** Opening RECORD EXCERPTS block **

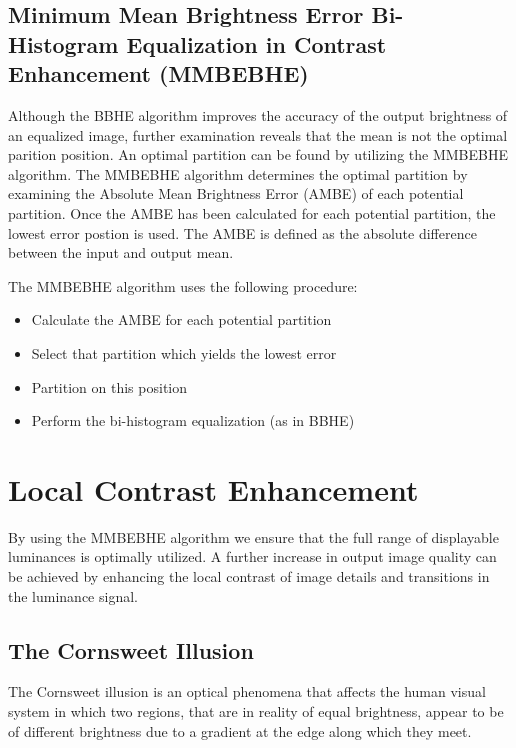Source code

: \documentclass[twocolumn]{article}
\begin{document}
\subsection{Minimum Mean Brightness Error Bi-Histogram Equalization in Contrast Enhancement (MMBEBHE)}

Although the BBHE algorithm improves the accuracy of the output brightness of an equalized image, further examination reveals that the mean is not the optimal parition position. An optimal partition can be found by utilizing the MMBEBHE algorithm.\cite{wang05} The MMBEBHE algorithm determines the optimal partition by examining the Absolute Mean Brightness Error (AMBE) of each potential partition. Once the AMBE has been calculated for each potential partition, the lowest error postion is used.\cite{chen03} The AMBE is defined as the absolute difference between the input and output mean. 

The MMBEBHE algorithm uses the following procedure:

\begin{itemize}
\item Calculate the AMBE for each potential partition
\item Select that partition which yields the lowest error
\item Partition on this position
\item Perform the bi-histogram equalization (as in BBHE)
\end{itemize}

\section{Local Contrast Enhancement}

By using the MMBEBHE algorithm we ensure that the full range of displayable luminances is optimally utilized. A further increase in output image quality can be achieved by enhancing the local contrast of image details and transitions in the luminance signal.

\subsection{The Cornsweet Illusion}

The Cornsweet illusion is an optical phenomena that affects the human visual system in which two regions, that are in reality of equal brightness, appear to be of different brightness due to a gradient at the edge along which they meet.\cite{purves99}
\end{document}
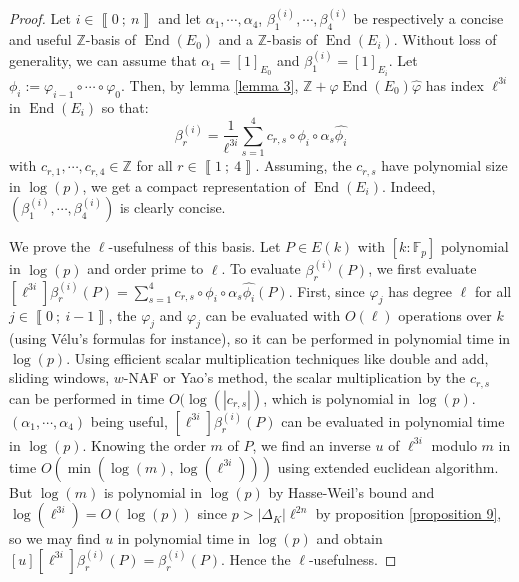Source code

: \documentclass[a4paper,10pt]{report}
\theoremstyle{definition}
\theoremstyle{plain}
\theoremstyle{definition}
\newcommand{\Z}{\mathbb{Z}}
\newcommand{\F}{\mathbb{F}}
\renewcommand{\i}[2]{\left\llbracket #1~;~#2\right\rrbracket}
\renewcommand{\(}{\left(}
\renewcommand{\)}{\right)}
\DeclareMathOperator{\End}{End}
\begin{document}
\begin{proof}
Let $i\in\i{0}{n}$ and let $\alpha_1,\cdots,\alpha_4$, $\beta_1^{(i)},\cdots,\beta_4^{(i)}$ be respectively a concise and useful $\Z$-basis of $\End(E_0)$ and a $\Z$-basis of $\End(E_i)$. Without loss of generality, we can assume that $\alpha_1=[1]_{E_0}$ and $\beta_1^{(i)}=[1]_{E_i}$. Let $\phi_i:=\varphi_{i-1}\circ\cdots\circ\varphi_0$. Then, by lemma \ref{lemma 3}, $\Z+\varphi\End(E_0)\widehat{\varphi}$ has index $\ell^{3i}$ in $\End(E_i)$ so that:
\[\beta_r^{(i)}=\frac{1}{\ell^{3i}}\sum_{s=1}^4 c_{r,s}\circ \phi_i\circ \alpha_s\widehat{\phi_i}\]
with $c_{r,1},\cdots,c_{r,4}\in\Z$ for all $r\in\i{1}{4}$.  Assuming, the $c_{r,s}$ have polynomial size in $\log(p)$, we get a compact representation of $\End(E_i)$. Indeed,  $(\beta_1^{(i)},\cdots,\beta_4^{(i)})$ is clearly concise.  

We prove the $\ell$-usefulness of this basis. Let $P\in E(k)$ with $[k:\F_p]$ polynomial in $\log(p)$ and order prime to $\ell$.  To evaluate $\beta_r^{(i)}(P)$, we first evaluate $[\ell^{3i}]\beta_r^{(i)}(P)=\sum_{s=1}^4 c_{r,s}\circ \phi_i\circ \alpha_s\widehat{\phi_i}(P)$.  First, since $\varphi_j$ has degree $\ell$ for all $j\in\i{0}{i-1}$, the $\varphi_j$ and $\widehat{\varphi_j}$ can be evaluated with $O(\ell)$ operations over $k$ (using V\'{e}lu's formulas \cite{Velu} for instance), so it can be performed in polynomial time in $\log(p)$.  Using efficient scalar multiplication techniques like double and add,  sliding windows, $w$-NAF or Yao's method, the scalar multiplication by the $c_{r,s}$ can be performed in time $O(\log(|c_{r,s}|)$, which is polynomial in $\log(p)$. $(\alpha_1,\cdots,\alpha_4)$ being useful, $[\ell^{3i}]\beta_r^{(i)}(P)$ can be evaluated in polynomial time in $\log(p)$. Knowing the order $m$ of $P$, we find an inverse $u$ of $\ell^{3i}$ modulo $m$ in time $O(\min(\log(m),\log(\ell^{3i})))$ using extended euclidean algorithm. But $\log(m)$ is polynomial in $\log(p)$ by Hasse-Weil's bound and $\log(\ell^{3i})=O(\log(p))$ since $p>|\Delta_K|\ell^{2n}$ by proposition \ref{proposition 9}, so we may find $u$ in polynomial time in $\log(p)$ and obtain $[u][\ell^{3i}]\beta_r^{(i)}(P)=\beta_r^{(i)}(P)$.  Hence the $\ell$-usefulness.


\end{proof}
\end{document}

** Closing RECORD EXCERPTS block **

§ **TASK DIRECTIONS**
Although the records above contain pictures, only their text is to be repeated, exactly as given.

§ **THE ANSWER**
Source code

: \documentclass[twocolumn]{article}
\begin{document}
\subsection{Minimum Mean Brightness Error Bi-Histogram Equalization in Contrast Enhancement (MMBEBHE)}

Although the BBHE algorithm improves the accuracy of the output brightness of an equalized image, further examination reveals that the mean is not the optimal parition position. An optimal partition can be found by utilizing the MMBEBHE algorithm.\cite{wang05} The MMBEBHE algorithm determines the optimal partition by examining the Absolute Mean Brightness Error (AMBE) of each potential partition. Once the AMBE has been calculated for each potential partition, the lowest error postion is used.\cite{chen03} The AMBE is defined as the absolute difference between the input and output mean. 

The MMBEBHE algorithm uses the following procedure:

\begin{itemize}
\item Calculate the AMBE for each potential partition
\item Select that partition which yields the lowest error
\item Partition on this position
\item Perform the bi-histogram equalization (as in BBHE)
\end{itemize}

\section{Local Contrast Enhancement}

By using the MMBEBHE algorithm we ensure that the full range of displayable luminances is optimally utilized. A further increase in output image quality can be achieved by enhancing the local contrast of image details and transitions in the luminance signal.

\subsection{The Cornsweet Illusion}

The Cornsweet illusion is an optical phenomena that affects the human visual system in which two regions, that are in reality of equal brightness, appear to be of different brightness due to a gradient at the edge along which they meet.\cite{purves99}
\end{document}
Source code

: \documentclass[a4paper,10pt]{report}
\theoremstyle{definition}
\theoremstyle{plain}
\theoremstyle{definition}
\newcommand{\Z}{\mathbb{Z}}
\newcommand{\F}{\mathbb{F}}
\renewcommand{\i}[2]{\left\llbracket #1~;~#2\right\rrbracket}
\renewcommand{\(}{\left(}
\renewcommand{\)}{\right)}
\DeclareMathOperator{\End}{End}
\begin{document}
\begin{proof}
Let $i\in\i{0}{n}$ and let $\alpha_1,\cdots,\alpha_4$, $\beta_1^{(i)},\cdots,\beta_4^{(i)}$ be respectively a concise and useful $\Z$-basis of $\End(E_0)$ and a $\Z$-basis of $\End(E_i)$. Without loss of generality, we can assume that $\alpha_1=[1]_{E_0}$ and $\beta_1^{(i)}=[1]_{E_i}$. Let $\phi_i:=\varphi_{i-1}\circ\cdots\circ\varphi_0$. Then, by lemma \ref{lemma 3}, $\Z+\varphi\End(E_0)\widehat{\varphi}$ has index $\ell^{3i}$ in $\End(E_i)$ so that:
\[\beta_r^{(i)}=\frac{1}{\ell^{3i}}\sum_{s=1}^4 c_{r,s}\circ \phi_i\circ \alpha_s\widehat{\phi_i}\]
with $c_{r,1},\cdots,c_{r,4}\in\Z$ for all $r\in\i{1}{4}$.  Assuming, the $c_{r,s}$ have polynomial size in $\log(p)$, we get a compact representation of $\End(E_i)$. Indeed,  $(\beta_1^{(i)},\cdots,\beta_4^{(i)})$ is clearly concise.  

We prove the $\ell$-usefulness of this basis. Let $P\in E(k)$ with $[k:\F_p]$ polynomial in $\log(p)$ and order prime to $\ell$.  To evaluate $\beta_r^{(i)}(P)$, we first evaluate $[\ell^{3i}]\beta_r^{(i)}(P)=\sum_{s=1}^4 c_{r,s}\circ \phi_i\circ \alpha_s\widehat{\phi_i}(P)$.  First, since $\varphi_j$ has degree $\ell$ for all $j\in\i{0}{i-1}$, the $\varphi_j$ and $\widehat{\varphi_j}$ can be evaluated with $O(\ell)$ operations over $k$ (using V\'{e}lu's formulas \cite{Velu} for instance), so it can be performed in polynomial time in $\log(p)$.  Using efficient scalar multiplication techniques like double and add,  sliding windows, $w$-NAF or Yao's method, the scalar multiplication by the $c_{r,s}$ can be performed in time $O(\log(|c_{r,s}|)$, which is polynomial in $\log(p)$. $(\alpha_1,\cdots,\alpha_4)$ being useful, $[\ell^{3i}]\beta_r^{(i)}(P)$ can be evaluated in polynomial time in $\log(p)$. Knowing the order $m$ of $P$, we find an inverse $u$ of $\ell^{3i}$ modulo $m$ in time $O(\min(\log(m),\log(\ell^{3i})))$ using extended euclidean algorithm. But $\log(m)$ is polynomial in $\log(p)$ by Hasse-Weil's bound and $\log(\ell^{3i})=O(\log(p))$ since $p>|\Delta_K|\ell^{2n}$ by proposition \ref{proposition 9}, so we may find $u$ in polynomial time in $\log(p)$ and obtain $[u][\ell^{3i}]\beta_r^{(i)}(P)=\beta_r^{(i)}(P)$.  Hence the $\ell$-usefulness.


\end{proof}
\end{document}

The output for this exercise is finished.